A COUNCIL is championing employment opportunities for disabled people and aiming to find jobs for hundreds of residents.

Essex County Council has pledged to become one of Britain’s first accredited employers under the Department for Work and Pension’s Disability Confident campaign and is challenging other businesses to close the disability employment gap.

The council wants disabled people to make up at least 7.5 per cent of its workforce by 2018, from 300 to 500 employees.

The county’s first candidate, Chelsey Reynolds, of Constance Close, Witham, impressed so much during three weeks’ work experience at County Hall, Chelmsford, that she secured a full-time role as a Communications Officer.

The 25-year-old disability equality campaigner and model said: "In 2011, I was working as a healthcare assistant and training to be a nurse at Broomfield Hospital and all of a sudden I got this condition called POTS (postural orthostatic tachycardia syndrome), which came out of absolutely nowhere.

"It basically means my blood just isn’t doing its job properly, so when I stand up, no blood goes to my brain and I just pass out. Therefore I have to stay seated all the time so I’m in a wheelchair.

"It was really difficult losing my job. I absolutely loved caring for patients at the hospital and felt I’d found my career, so to lose that at 20-years-old, I just thought ‘what am I about now, what’s the point?'"

Miss Reynolds spent four years volunteering at an organisation championing diversity in media and fashion, but desperately wanted a paid role to give her the independence she craved.
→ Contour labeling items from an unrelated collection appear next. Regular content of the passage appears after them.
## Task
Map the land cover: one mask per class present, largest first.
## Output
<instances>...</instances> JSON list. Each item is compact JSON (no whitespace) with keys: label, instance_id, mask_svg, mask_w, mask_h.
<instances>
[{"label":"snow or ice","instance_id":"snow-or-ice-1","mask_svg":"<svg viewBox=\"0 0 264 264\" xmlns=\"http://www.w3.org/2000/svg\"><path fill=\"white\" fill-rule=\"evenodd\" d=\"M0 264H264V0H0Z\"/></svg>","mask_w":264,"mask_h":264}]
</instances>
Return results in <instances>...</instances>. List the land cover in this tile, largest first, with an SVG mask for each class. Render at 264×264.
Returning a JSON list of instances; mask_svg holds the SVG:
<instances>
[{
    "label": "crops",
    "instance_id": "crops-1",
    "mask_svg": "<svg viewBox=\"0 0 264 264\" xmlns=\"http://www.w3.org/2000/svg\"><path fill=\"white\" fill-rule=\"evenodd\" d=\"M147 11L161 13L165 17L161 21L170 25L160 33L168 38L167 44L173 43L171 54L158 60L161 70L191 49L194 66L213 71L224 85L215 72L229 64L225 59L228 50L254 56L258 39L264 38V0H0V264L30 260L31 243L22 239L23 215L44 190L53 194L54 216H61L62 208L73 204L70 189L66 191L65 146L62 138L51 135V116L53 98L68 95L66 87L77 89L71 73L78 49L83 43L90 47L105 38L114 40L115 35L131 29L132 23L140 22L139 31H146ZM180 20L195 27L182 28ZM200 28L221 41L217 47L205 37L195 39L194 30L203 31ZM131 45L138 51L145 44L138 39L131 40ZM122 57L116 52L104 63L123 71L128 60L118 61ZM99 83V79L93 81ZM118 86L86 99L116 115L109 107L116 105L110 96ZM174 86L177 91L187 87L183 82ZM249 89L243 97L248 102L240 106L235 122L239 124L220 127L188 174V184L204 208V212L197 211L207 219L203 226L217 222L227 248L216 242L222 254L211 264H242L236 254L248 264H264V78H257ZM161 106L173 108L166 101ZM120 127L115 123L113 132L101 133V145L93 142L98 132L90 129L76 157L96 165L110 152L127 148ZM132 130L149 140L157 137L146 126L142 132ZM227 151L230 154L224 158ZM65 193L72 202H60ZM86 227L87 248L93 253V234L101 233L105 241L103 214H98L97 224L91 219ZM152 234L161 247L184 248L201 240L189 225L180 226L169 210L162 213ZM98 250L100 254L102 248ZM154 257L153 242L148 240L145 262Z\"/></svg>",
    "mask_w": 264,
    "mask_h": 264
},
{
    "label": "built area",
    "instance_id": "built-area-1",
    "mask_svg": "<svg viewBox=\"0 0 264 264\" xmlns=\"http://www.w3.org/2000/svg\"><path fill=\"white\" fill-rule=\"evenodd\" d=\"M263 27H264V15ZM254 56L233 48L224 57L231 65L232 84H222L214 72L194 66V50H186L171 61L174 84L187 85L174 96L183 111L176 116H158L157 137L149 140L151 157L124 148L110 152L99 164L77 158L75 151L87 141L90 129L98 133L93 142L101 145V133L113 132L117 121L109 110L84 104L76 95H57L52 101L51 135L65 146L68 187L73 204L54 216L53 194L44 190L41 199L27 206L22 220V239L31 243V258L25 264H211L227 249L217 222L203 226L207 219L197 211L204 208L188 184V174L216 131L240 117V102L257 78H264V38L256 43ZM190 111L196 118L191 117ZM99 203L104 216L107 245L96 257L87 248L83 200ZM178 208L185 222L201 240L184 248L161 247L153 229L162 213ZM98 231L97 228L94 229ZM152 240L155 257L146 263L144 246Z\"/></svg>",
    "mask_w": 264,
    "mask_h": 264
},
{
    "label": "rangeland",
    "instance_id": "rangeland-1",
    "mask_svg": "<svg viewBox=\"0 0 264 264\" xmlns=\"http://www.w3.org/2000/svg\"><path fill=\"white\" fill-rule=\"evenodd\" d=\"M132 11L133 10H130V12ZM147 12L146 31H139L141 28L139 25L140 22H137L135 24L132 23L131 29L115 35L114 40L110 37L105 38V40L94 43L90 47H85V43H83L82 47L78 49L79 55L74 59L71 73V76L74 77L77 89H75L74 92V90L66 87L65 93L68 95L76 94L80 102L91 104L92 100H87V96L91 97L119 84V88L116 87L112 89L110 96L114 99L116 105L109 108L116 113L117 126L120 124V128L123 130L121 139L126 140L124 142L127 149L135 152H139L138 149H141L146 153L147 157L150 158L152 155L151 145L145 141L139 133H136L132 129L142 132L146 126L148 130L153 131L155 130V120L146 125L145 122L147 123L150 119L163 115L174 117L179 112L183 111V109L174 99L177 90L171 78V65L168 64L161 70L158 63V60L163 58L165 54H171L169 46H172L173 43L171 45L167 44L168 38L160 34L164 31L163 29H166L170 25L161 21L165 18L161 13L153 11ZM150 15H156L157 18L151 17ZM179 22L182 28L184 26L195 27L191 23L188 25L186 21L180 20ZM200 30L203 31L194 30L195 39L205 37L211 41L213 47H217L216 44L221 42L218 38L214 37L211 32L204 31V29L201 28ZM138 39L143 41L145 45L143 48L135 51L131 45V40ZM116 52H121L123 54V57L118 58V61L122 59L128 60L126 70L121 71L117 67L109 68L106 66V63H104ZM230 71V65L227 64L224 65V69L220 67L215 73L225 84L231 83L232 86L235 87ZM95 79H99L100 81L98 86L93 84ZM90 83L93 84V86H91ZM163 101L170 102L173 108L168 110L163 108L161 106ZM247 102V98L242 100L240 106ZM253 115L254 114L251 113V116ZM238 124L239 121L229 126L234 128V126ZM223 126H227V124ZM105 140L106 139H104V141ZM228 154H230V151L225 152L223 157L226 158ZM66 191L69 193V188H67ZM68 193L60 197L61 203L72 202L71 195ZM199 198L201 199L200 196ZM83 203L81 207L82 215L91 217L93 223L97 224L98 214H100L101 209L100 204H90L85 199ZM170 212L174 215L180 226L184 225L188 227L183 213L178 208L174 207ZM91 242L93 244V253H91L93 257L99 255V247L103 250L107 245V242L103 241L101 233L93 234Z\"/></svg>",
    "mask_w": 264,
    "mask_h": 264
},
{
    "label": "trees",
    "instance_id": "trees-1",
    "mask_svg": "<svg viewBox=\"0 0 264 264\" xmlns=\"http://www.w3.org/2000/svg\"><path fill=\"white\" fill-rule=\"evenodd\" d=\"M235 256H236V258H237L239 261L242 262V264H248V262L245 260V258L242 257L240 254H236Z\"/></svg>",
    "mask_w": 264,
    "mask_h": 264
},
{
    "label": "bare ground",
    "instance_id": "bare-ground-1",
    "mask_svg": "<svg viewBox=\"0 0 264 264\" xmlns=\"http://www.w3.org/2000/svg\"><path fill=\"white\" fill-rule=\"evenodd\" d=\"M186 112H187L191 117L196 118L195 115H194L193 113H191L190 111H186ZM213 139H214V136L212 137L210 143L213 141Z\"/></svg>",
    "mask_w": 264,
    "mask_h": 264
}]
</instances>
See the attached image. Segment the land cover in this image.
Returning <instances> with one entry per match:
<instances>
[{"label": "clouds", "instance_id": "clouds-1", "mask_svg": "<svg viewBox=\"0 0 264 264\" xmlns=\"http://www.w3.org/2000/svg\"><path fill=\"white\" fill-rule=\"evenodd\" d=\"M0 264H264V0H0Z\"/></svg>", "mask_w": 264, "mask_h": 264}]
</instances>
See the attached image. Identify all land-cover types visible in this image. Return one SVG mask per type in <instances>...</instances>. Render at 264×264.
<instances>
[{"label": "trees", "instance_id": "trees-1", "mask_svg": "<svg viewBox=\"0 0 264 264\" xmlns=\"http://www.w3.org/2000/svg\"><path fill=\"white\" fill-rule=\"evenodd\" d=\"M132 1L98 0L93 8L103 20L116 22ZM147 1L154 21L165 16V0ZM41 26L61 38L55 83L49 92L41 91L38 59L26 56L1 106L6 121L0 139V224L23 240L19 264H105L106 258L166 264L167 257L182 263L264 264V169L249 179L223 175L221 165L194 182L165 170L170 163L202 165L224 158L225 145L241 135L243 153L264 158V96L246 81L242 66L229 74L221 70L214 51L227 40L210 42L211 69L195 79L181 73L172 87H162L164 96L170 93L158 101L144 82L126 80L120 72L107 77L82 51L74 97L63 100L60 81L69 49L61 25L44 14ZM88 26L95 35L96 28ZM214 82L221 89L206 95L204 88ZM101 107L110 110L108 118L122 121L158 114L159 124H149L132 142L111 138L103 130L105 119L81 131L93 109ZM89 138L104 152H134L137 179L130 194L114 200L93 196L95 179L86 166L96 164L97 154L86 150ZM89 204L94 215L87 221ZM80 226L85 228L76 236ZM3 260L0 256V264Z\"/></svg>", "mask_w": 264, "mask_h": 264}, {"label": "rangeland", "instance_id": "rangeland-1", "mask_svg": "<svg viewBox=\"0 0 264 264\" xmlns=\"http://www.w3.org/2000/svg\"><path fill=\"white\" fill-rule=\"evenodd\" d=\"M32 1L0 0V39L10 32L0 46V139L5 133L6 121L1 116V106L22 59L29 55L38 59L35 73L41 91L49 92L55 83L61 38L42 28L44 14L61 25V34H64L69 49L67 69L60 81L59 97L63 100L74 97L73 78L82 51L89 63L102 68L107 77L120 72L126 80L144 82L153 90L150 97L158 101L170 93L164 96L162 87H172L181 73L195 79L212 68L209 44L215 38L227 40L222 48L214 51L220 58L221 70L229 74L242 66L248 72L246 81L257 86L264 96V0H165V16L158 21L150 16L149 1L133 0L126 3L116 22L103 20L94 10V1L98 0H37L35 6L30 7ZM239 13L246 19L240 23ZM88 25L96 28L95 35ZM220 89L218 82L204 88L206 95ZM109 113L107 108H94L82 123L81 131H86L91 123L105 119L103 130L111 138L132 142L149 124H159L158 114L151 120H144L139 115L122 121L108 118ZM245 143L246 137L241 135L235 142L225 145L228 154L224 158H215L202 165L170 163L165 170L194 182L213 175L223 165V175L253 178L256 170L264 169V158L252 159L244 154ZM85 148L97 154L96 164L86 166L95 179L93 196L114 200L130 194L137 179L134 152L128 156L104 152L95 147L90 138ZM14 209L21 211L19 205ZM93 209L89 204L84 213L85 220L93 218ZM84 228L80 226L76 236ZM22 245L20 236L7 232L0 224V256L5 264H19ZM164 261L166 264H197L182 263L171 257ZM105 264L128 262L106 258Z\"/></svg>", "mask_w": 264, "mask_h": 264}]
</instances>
She said: "The council went out on the UK’s first Disability Confident tour earlier this year to urge the county’s 63,000 businesses to think about hiring disabled people.

"But they wanted to practice what they preached, so they came up with the work scheme.

"It’s been a huge help to me personally. Becoming a wheelchair user with no warning was a huge dent to my confidence, and being undesirable for work because of a disability that wasn’t my fault was absolutely crushing.

"But now I feel super confident and I’ve honed my skills, so I can take them further in my career."

Essex County Council is set to work with charity Purple, which offers support to businesses to help them achieve all three levels of the Disability Confident accreditation.